Sowohl bei der Einfahrt in den Bahnhof Baden-Baden zur Begrüßung als auch zum Abschied bei der Abfahrt bot sich Besuchern und Einheimischen, die mit der Eisenbahn reisten, das geläufige Bild des auf der anderen Straßenseite gelegenen Hotels „Bayerischer Hof“, an welchem des Öfteren in großflächigen Bannern für bestimmte Speisen und Getränke geworben wurde.

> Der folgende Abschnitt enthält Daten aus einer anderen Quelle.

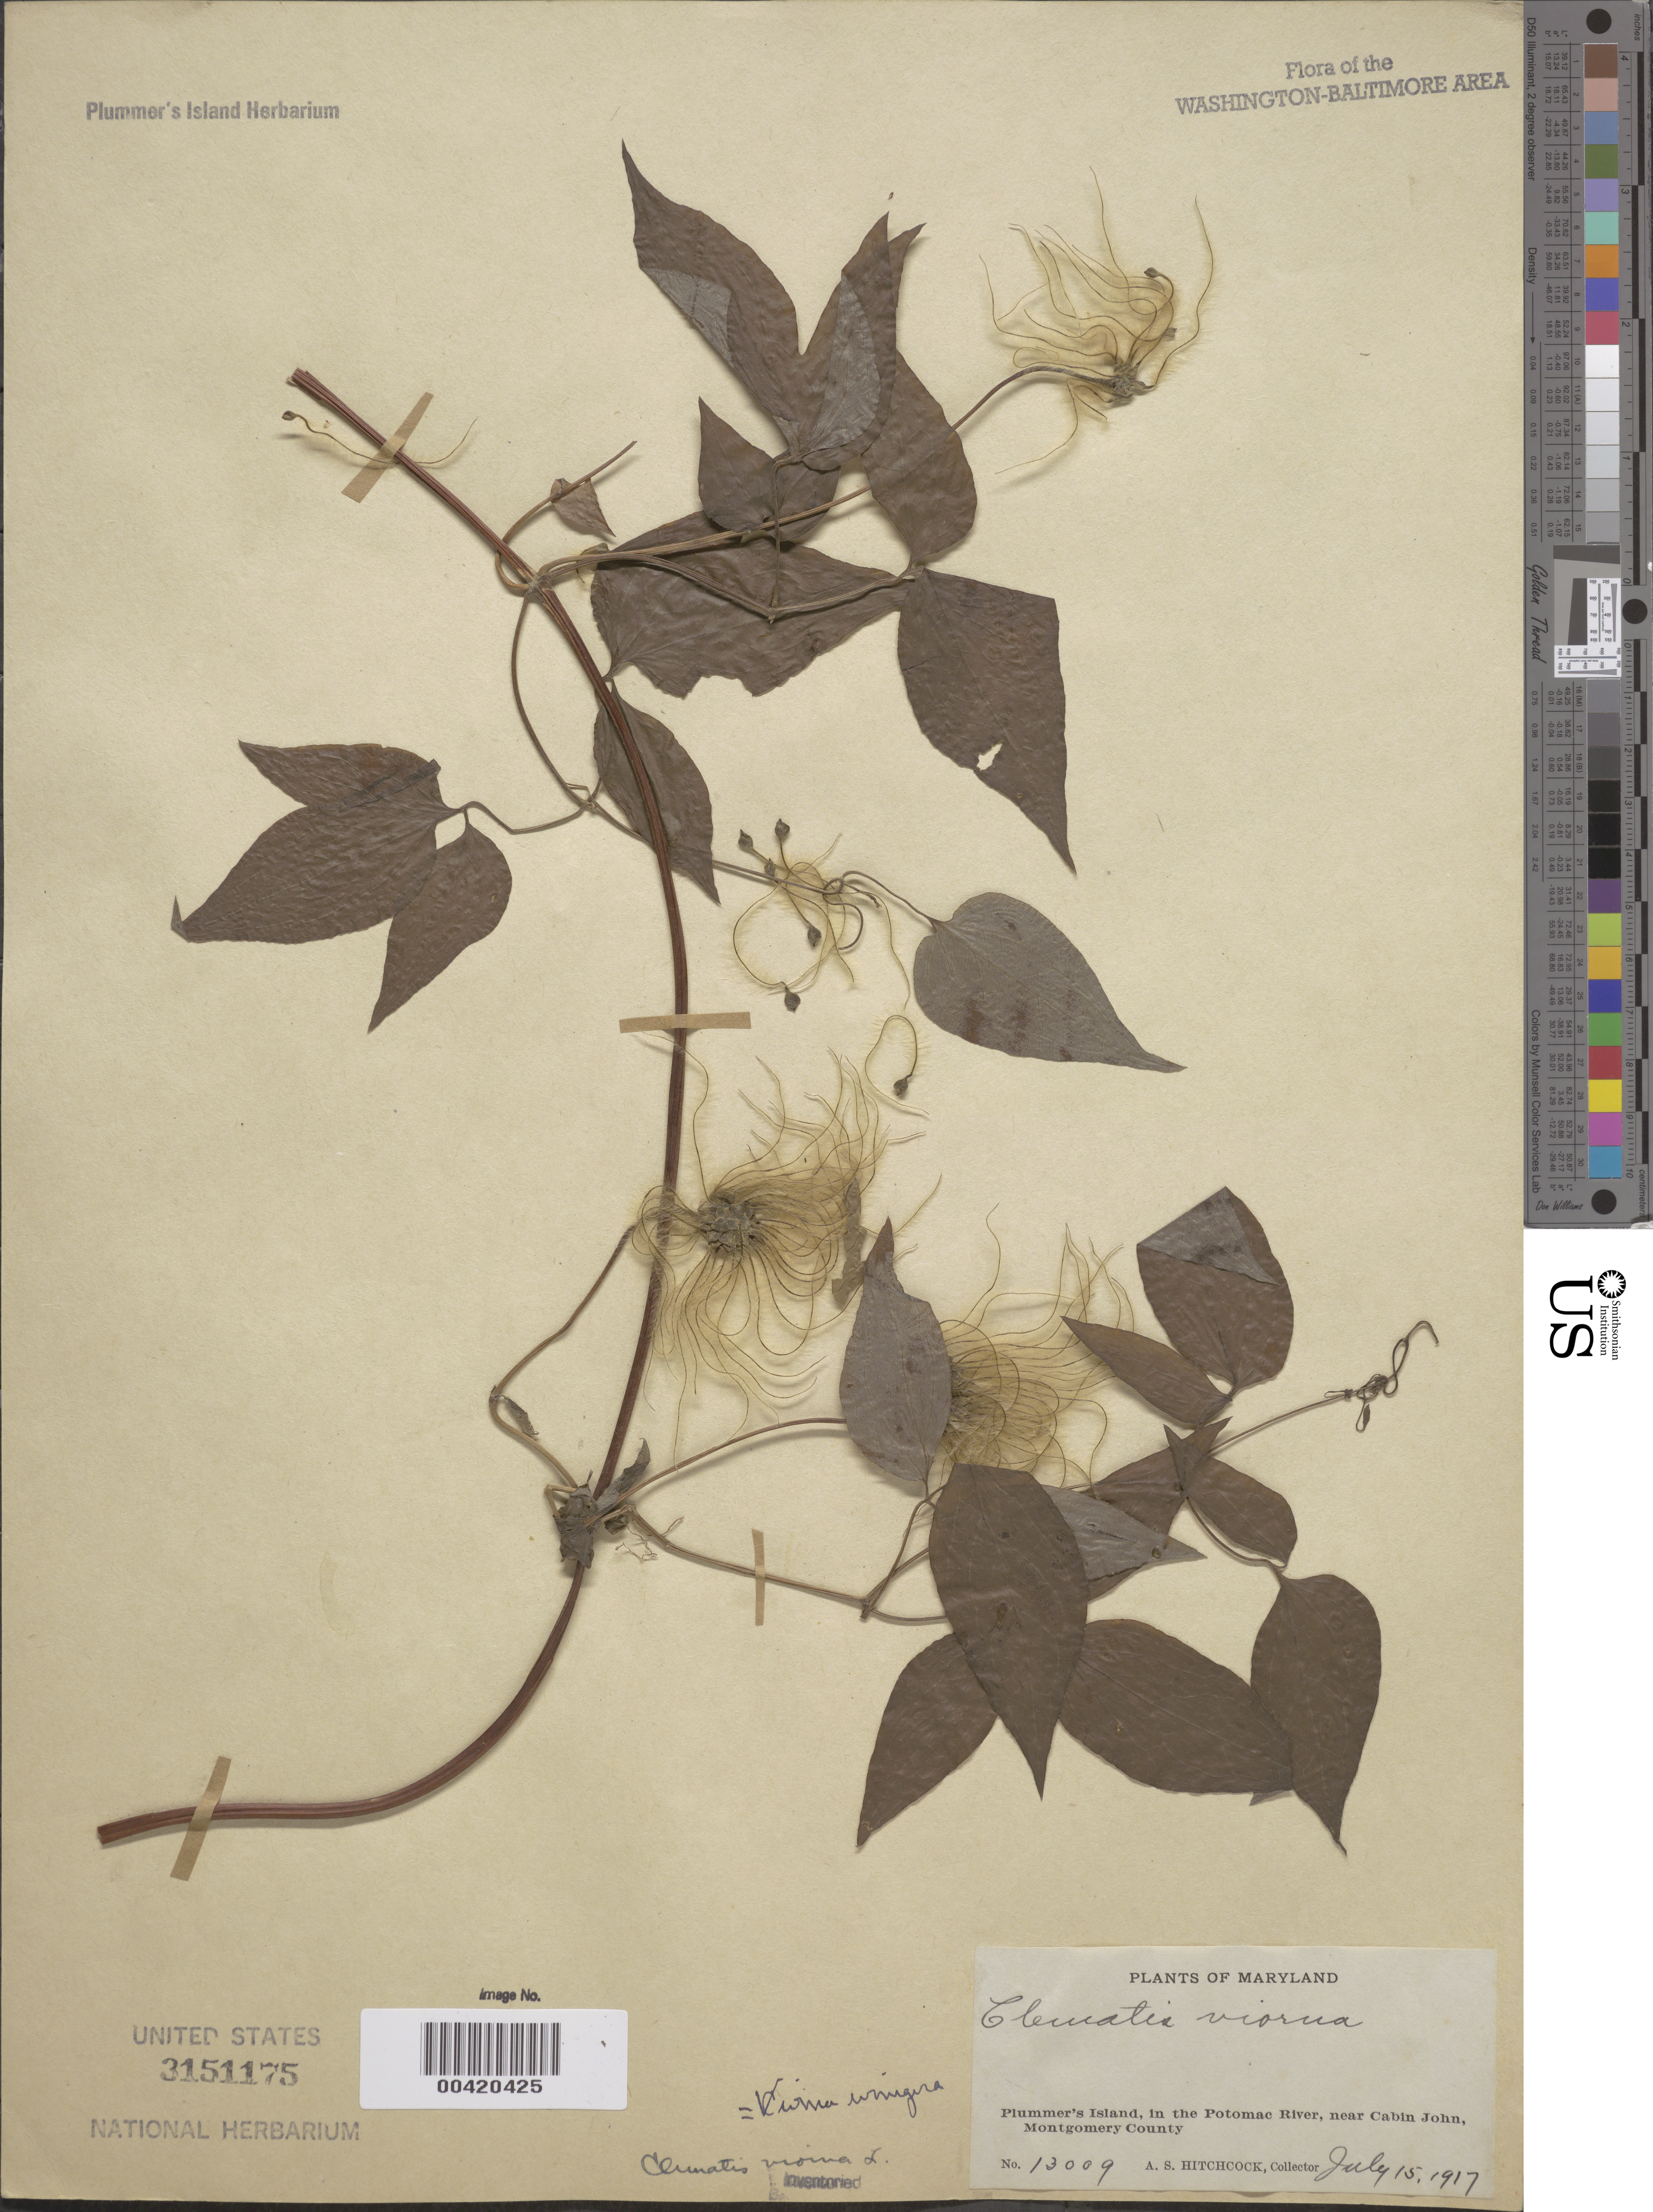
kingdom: Plantae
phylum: Tracheophyta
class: Magnoliopsida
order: Ranunculales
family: Ranunculaceae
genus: Clematis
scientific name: Clematis viorna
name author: L.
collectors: A. S. Hitchcock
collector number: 13009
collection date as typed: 15 Jul 1917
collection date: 1917-07-15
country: United States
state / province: Maryland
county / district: Montgomery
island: Plummers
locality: Plummer's Island C. & O. Canal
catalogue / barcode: US 3151175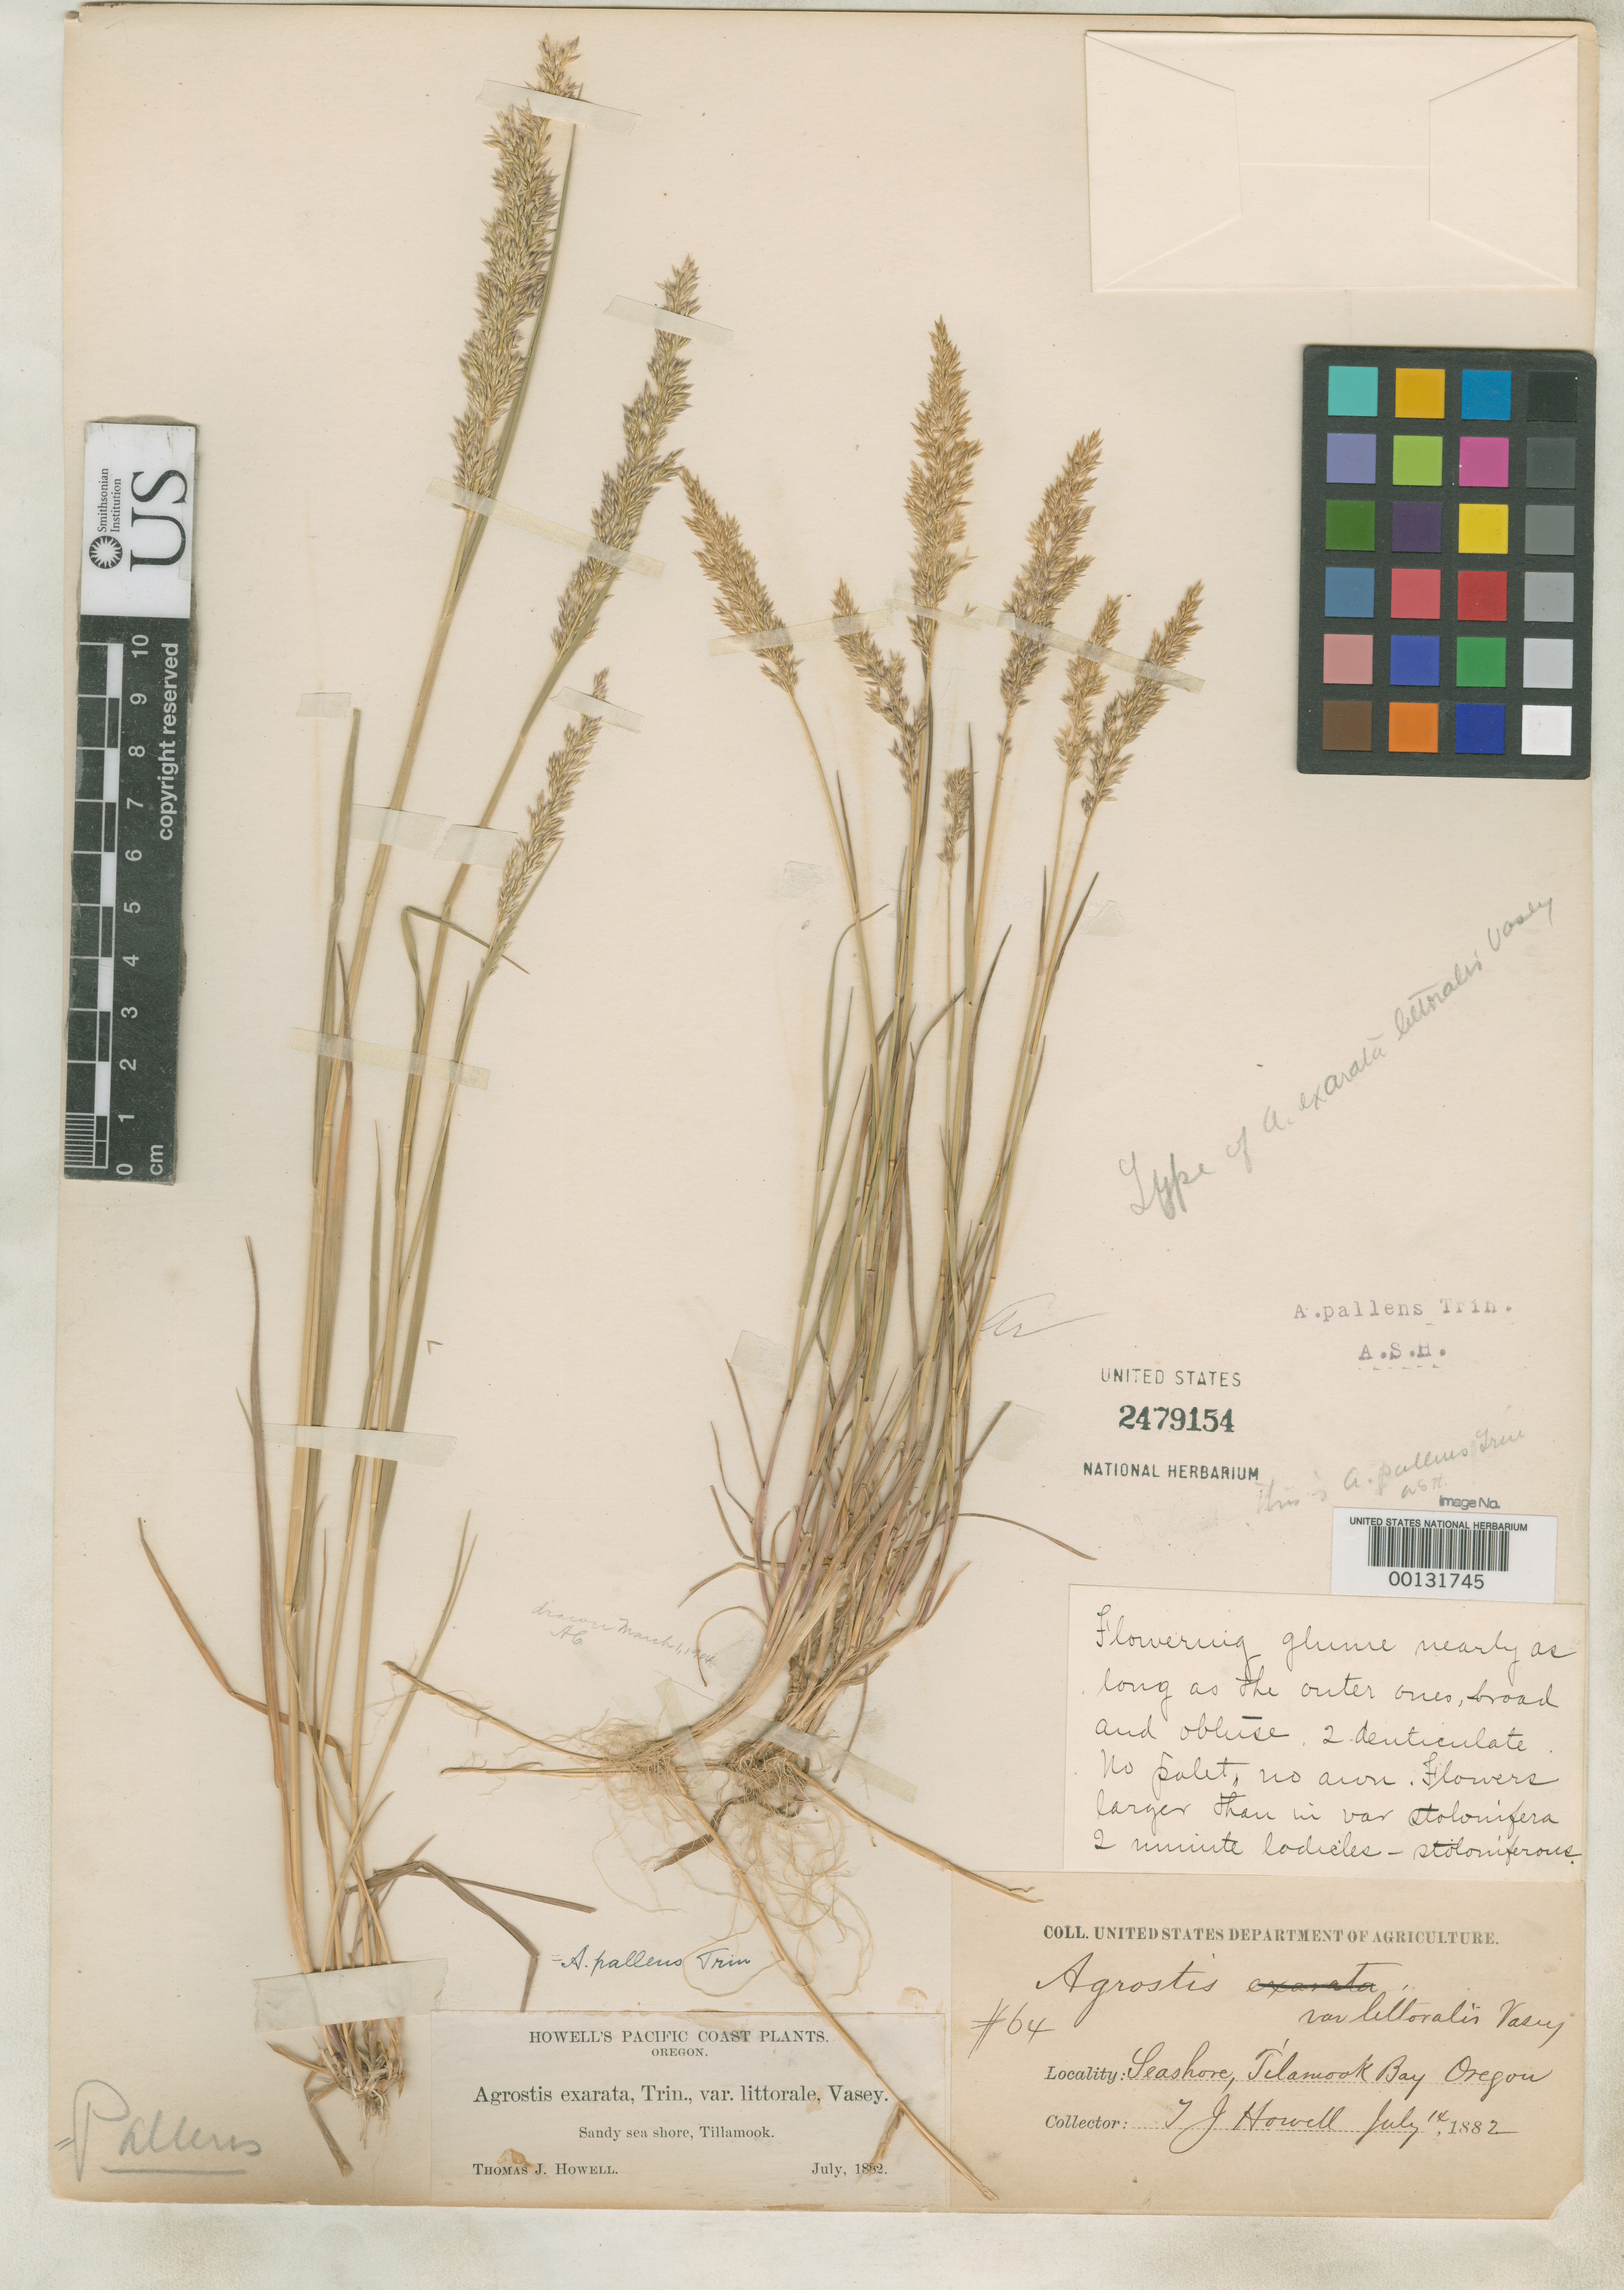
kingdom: Plantae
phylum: Tracheophyta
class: Liliopsida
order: Poales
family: Poaceae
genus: Agrostis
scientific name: Agrostis exarata var. littoralis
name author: Vasey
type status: Holotype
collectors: T. J. Howell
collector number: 64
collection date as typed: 14 Jul 1882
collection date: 1882-07-14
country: United States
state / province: Oregon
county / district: Tillamook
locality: Tillamook Bay.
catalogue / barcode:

Im Jahr 1825 konnte der Bierbrauer Anselm Görger nicht vorausahnen, dass die Endstation der Stichbahn Baden-Baden-Oos 20 Jahre danach in direkter Nachbarschaft seines Hauses errichtet sollte. An der Landstraße, die die Stadt mit dem kleinen Ort Scheuern verband, hatte er, ausgerüstet mit der Lizenz, Bier zu brauen und auszuschenken, ein zweigeschossiges Haus mit Kellergewölben und Nebengebäuden errichtet. Die Familie Görger vermietete neben dem Bier- und später auch Weinausschank Gästezimmer und konnte im August 1829 den Lyriker Justinus Kerner mit Familie, willkommen heißen, einen ihrer vermutlich prominentesten Gäste.

Gasthaus „Zum Grünen Berg“ nannte Anselm Görger sein Haus, als er 1845 endlich die volle Wirtschaftskonzession bekommen hatte. Wertgeschätzt wurde das Gasthaus vor allem von Einheimischen, die im schattigen Wirtsgarten ihren Durst stillten oder an den Wochenenden an allerlei angebotenen Vergnügungen teilnahmen.

Nach Anselm Görgers Ableben im Jahr 1862 wurde das Anwesen an Emil Krieg verkauft. Dieser gab die Brauerei auf und gestaltete das Haus zum Hotel „Bayerischer Hof“ um. Der Maßstab des gut-bürgerlichen, ganzjährig geöffneten Hotels wurde von den nachfolgenden Inhabern und Pächtern, die das Haus mehrfach um- und ausbauten, erhalten und ließen es wegen seiner Nebenräume zum beliebten Vereinslokal und einer attraktiven Adresse für Familienfeiern werden.

Wesentliche Renovierungs-Maßnahmen blieben aus, obwohl das Haus nach dem Zweiten Weltkrieg als erstes wieder zur Benutzung als Hotel und Restaurant frei gegeben worden war. Seine Anziehungskraft verringerte sich. Lediglich der Keller des Hauses wirkte wie magnetisch und zog alles, was Rang und Namen sowohl in der Stadt als auch unter deren Besuchern hatte, an. Das damals renommierteste unter den wenigen Nachtlokalen der Stadt, beherbergte der ehemalige Bierkeller „Pits Club“ von 1964 bis 1989. In erneuerter Gestalt zeigt sich heute das „Hotel Bayerischer Hof“.